Add Homonym Attacks! #16

Add Homonym Attacks! #16

Ad Hominem: Appealing to personal considerations rather than to logic or reason.
Ad Hominem Attack: An argument that focuses on a personal attack as opposed to the subject in question.
Add Homonym Attacks!: The process by which one inserts a homophone and it bites you.
(It also serves as the title to Inside Pulse’s representative column in the world of Critical Thinking, Science and Skepticism.)

But First
What the Fuck?! Nobody told me that Penn Jillette has a radio show. Everyday at 1 Central time on FreeFM, (in Chicago 105.9, formerly WCKG). For those of you who live in lesser places:

New York – 92.3 Free FM
San Francisco – 106.9 Free FM
Detroit – Free FM 97.1
San Diego – 103.7 Free FM
Chicago – 105.9 Free FM
Washington D.C. – 106.7 Free FM
Baltimore – 105.7 Free FM

You can also stream it at the show’s site: http://penn.freefm.com/

It is a good way to spend an hour. I wonder if Penn knows that they are advertising lasers to stop smoking in his commercials.

I learned from Penn’s show that Gordon Parks died. Gordon Parks was successful and talented photographer. He is most remembered, however, for being the man that directed Shaft, the Citizen Kane of blaxploitation. If memory serves his son is the guy that directed Superfly.

Randi is still recovering, so Dr. Phil Plait covered for him in last week’s commentary. Dr. Plait runs the wonderful Bad Astronomy site.

More Data for your BULLSHIT DETECTOR

We’re always trying to hone, to refine, to improve our bullshit detector here at AHA! Thus, we are creating a list of words to help sniff out such bovine excrement.
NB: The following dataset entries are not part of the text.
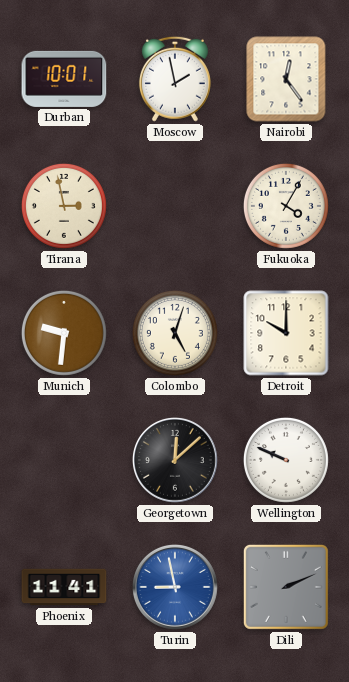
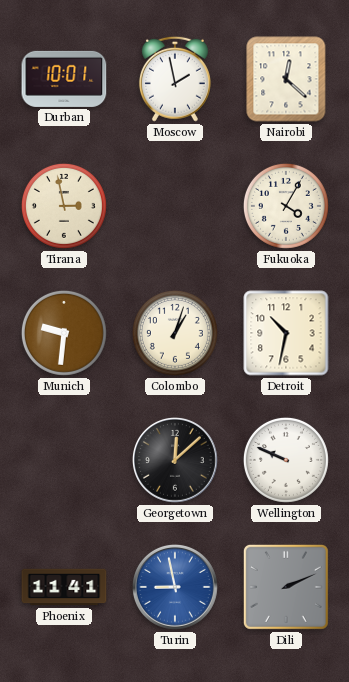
Nairobi: 12:24 -> 12:22
Colombo: 5:03 -> 1:03
Detroit: 10:00 -> 10:32
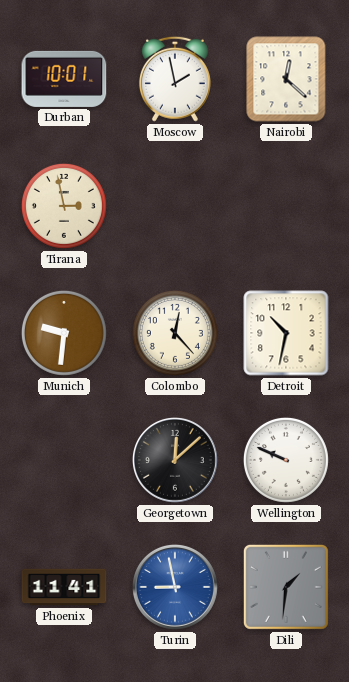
Fukuoka: 4:05 -> none
Colombo: 1:03 -> 12:23
Dili: 2:11 -> 1:31
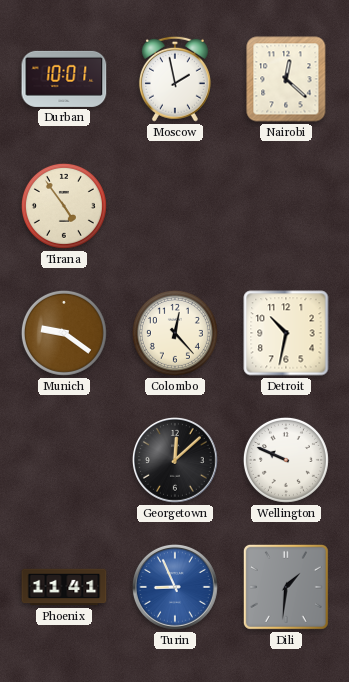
Tirana: 2:58 -> 4:54
Munich: 9:31 -> 9:21
Turin: 8:58 -> 8:56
So here are six more terms to look out for. (I just ended that sentence in 2 prepositions; TAKE THAT GRAMMAR!)

That is to say, the following words should make your Spidey-sense tingle.
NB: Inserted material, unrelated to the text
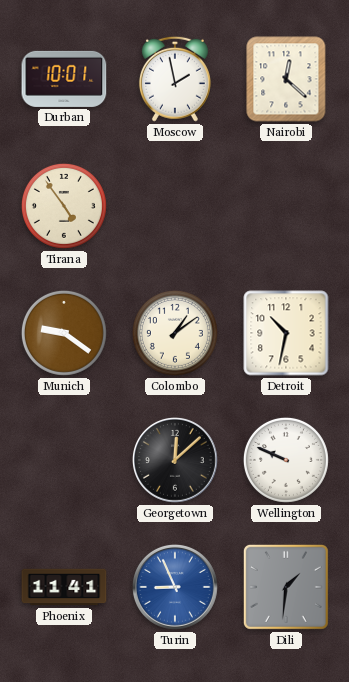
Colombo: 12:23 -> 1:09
Chakra Now a chakra is alleged, by Tantric philosophers and smelly hippies, to be an energy center. Not like a battery store, but some sort of part of the human anatomy which correlates to health, emotions, powers, etc. Of course we can’t actually measure these things scientifically or find them anatomically or in any way prove their existence. This makes it very easy for some New-ager to just make shit up in order to steal money from stoners.
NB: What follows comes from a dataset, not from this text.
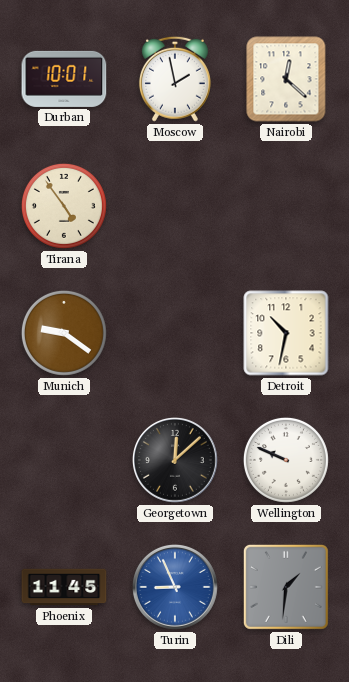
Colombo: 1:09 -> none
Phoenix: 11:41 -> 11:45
Feng Shui The term itself means wind-water. Alas there is no earth, fire, heart, monkey, nor Captain Planer. When one runs into feng shui nowadays, you are generally looking at scam artists who are failed furniture movers/ interior decorators. They claim to be able to maximize your chi and sha by rearranging your living room. By simply moving your sofa, you too can live a happier life.

Being a man, I don’t see the appeal to this thing. I want to set up a room based on TV angles and minimizing glare. Then, I am more than happy to never move a chair again. Or better yet, that particleboard entertainment center. Man those things are comprised of f*cking darkmatter or neutron stars or I don’t even know what.

Hypo-allergenic The term was invented by advertisers in the 1950s. There is no test for it. There are no qualifying guidelines. I guess if your product were made out of peanuts and pet-dander you probably wouldn’t call it hypo-allergenic, but there isn’t much stopping you.

Quantum Now, my handy little Oxford dictionary included in WordPerfect 2002 says that quantum means this

quantum >noun (pl. quanta) 1 Physics an individual quantity of energy corresponding to that involved in the absorption or emission of energy or light by an atom or other particle. 2 a total amount, especially an amount of money legally payable in damages. 3 a share.
-ORIGIN Latin, from quantus ‘how great’.

But somehow, when marketers get a hold of the word, quantum means “magic.” I’m not sure what exactly would make a pillow or a necklace or a bracelet quantum. I don’t think Dr. Sam Becket could either.

Speed-reading Yeah, it’s called skimming. Anybody claiming that they can read 20,000 words per minute is a f*cking liar. He’s skimming. That’s like 80 pages per minute. I’m calling bullshit on the whole thing.

Subliminal My handy dictionary says

subliminal >adjective Psychology (of a stimulus or mental process) perceived by or affecting someone’s mind without their being aware of it.
-DERIVATIVES subliminally >adverb.
-ORIGIN from sub- + Latin limen ‘threshold’

Basically we are looking at things that affect us without our knowledge. The main problem with this idea is quite simple. We tend not to be aware of the things of which we are not aware. We cannot process that which we cannot process. There has never been any reasonable evidence that shows any sort of subliminal tapes, advertising, messages, etc. have any at all effective. Despite this lack of evidence, the FCC issued a ban on subliminal messages in 1974.

To be fair, the subconscious mind can pick up a tiny bit of what is hidden, BUT if you are listening to a secret message hidden in white noise, you pretty much just hear the white noise.

Outro
I’ll see you again in a two weeks. Make sure you support the Culture club. In honor of the drinking column, I give you the proper recipe for a

mai tai:

First you need a good rum. Originally the Mai Tai was made with Jamaian Rum aged 17 years. This stuff no longer exists. So try your best to get something halfway decent.

Anyway,s pour 2 oz Rum in a cocktail shaker. Squeeze over that the juice of 1 lime. Add a tiny bit of Curacao. Add a tiny bit of Orgeat syrup. Shake well. Pour over shaved ice in a double old-fashioned glass. Garnish with 1 mint sprig.

Nothing else belongs in a Mai Tai. If somebody tries to add pineapple juice, shoot them in the f*cking face.